Aristotelis Bamias, MD, of Hellenic Cooperative Oncology Group, Athens, Greece, and colleagues also reported that with the DD GC regimen, the dose intensity of gemcitabine can most likely be increased. The multicenter trial randomized 175 patients with advanced transitional cell urothelial carcinoma, performance status (PS) <2 and CrCl >50 to receive either DD MVAC (M: 30mg/m2, V: 3mg/m2, A: 30mg/m2, C: 70mg/m2 every 2 weeks) or DD GC (G: 2,500mg/m2, C: 70mg/m2 every 2 weeks), both G-CSF.
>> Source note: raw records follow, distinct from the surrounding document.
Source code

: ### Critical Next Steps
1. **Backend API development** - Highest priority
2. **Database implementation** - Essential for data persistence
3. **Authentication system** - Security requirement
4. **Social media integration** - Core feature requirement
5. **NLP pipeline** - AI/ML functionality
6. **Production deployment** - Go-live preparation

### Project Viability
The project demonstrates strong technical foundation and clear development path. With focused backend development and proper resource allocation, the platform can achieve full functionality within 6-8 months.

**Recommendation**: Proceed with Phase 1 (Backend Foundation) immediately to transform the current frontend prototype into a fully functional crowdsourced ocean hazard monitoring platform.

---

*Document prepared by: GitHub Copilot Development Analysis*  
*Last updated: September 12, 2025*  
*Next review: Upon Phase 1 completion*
The primary objective was overall survival and the secondary objectives were progression-free survival, toxicity, and response rate. A total of 124 patients received DD MVAC and 63 received DD GC. The initial hypothesis, based on a 1:1 randomization, was amended to a 2:1 randomization and included a single-arm, nonrandomized phase in which an additional 60 patients—including those with an ECOG PS=2—received only DD MVAC.
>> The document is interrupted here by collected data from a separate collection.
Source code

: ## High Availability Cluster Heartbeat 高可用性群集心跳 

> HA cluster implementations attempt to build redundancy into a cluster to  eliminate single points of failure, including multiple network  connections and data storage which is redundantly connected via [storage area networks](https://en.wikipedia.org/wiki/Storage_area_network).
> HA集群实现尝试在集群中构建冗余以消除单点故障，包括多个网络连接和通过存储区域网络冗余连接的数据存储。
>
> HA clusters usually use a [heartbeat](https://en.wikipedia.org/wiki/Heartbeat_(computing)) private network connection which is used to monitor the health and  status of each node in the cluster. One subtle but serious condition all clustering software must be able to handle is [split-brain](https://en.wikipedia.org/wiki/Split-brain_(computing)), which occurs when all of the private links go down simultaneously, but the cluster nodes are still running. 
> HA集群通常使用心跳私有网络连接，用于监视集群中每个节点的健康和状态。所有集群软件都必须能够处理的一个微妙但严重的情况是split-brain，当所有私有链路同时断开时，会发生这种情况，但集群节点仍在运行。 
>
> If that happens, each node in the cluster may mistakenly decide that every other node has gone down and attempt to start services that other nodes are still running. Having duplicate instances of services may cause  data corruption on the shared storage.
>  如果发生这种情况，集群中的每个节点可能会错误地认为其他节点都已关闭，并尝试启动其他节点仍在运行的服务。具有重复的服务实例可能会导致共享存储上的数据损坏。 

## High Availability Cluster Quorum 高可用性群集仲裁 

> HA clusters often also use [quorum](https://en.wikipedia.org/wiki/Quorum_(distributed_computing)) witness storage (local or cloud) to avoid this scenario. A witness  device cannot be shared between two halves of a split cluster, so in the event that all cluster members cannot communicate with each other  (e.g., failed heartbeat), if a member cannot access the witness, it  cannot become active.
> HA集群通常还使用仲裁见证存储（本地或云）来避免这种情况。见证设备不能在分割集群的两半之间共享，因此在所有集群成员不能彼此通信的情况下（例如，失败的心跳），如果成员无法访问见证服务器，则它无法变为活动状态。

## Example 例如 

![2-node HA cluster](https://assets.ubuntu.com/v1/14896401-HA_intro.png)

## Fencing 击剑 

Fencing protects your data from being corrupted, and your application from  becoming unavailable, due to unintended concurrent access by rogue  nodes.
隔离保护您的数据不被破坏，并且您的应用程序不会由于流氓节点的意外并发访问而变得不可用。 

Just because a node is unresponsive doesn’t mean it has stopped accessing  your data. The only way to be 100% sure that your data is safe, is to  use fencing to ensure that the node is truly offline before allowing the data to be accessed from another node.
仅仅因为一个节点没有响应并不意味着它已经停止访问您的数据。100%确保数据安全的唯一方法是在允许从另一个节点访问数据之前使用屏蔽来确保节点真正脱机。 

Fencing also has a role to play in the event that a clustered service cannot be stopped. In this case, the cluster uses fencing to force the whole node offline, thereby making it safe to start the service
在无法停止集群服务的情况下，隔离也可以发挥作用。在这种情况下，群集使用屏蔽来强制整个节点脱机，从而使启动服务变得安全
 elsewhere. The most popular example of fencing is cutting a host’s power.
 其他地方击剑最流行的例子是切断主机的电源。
Groups were well balanced for baseline characteristics; however, 21.7% of patients in the DD MVAC nonrandomized group vs. 6.3% in the DD GC arm had ≥3 metastatic sites.. Median follow-up was 39 months.
The median OS for the DD MVAC group was 18.4 months [12.7–24.1] and 18.0 months [9.7–26.3] for the DD GC group (HR [95% CI]), P=0.90. The median PFS for the DD MVAC group was 8.5 [7.2–9.3] months and was 7.8 [6.4–9.2] months for the DD GC group (HR [95% CI]), P =0.48. There was a significant interaction between PS and treatment for OS that remained significant in a multivariate analysis (wald P=0.029). This interaction was not significant for PFS.
Adverse events include the following Grade 3/4 toxicities for DD MVAC compared to DD GC, respectively: neutropenia (20% vs. 15%), anemia (12% vs. 11%), and fatigue (11% vs. 6%). There were three toxic deaths, from sepsis, in the DD MVAC arm.
Dr. Bamias and colleagues concluded that although DD GC was not superior to DD MVAC, DD GC is better tolerated. The subgroup analysis suggesting a significant interaction between PS and treatment for OS needs confirmation. DD GC is more convenient than the conventional weekly GC and could be an alternative to the existing standards for advanced urothelial cancer.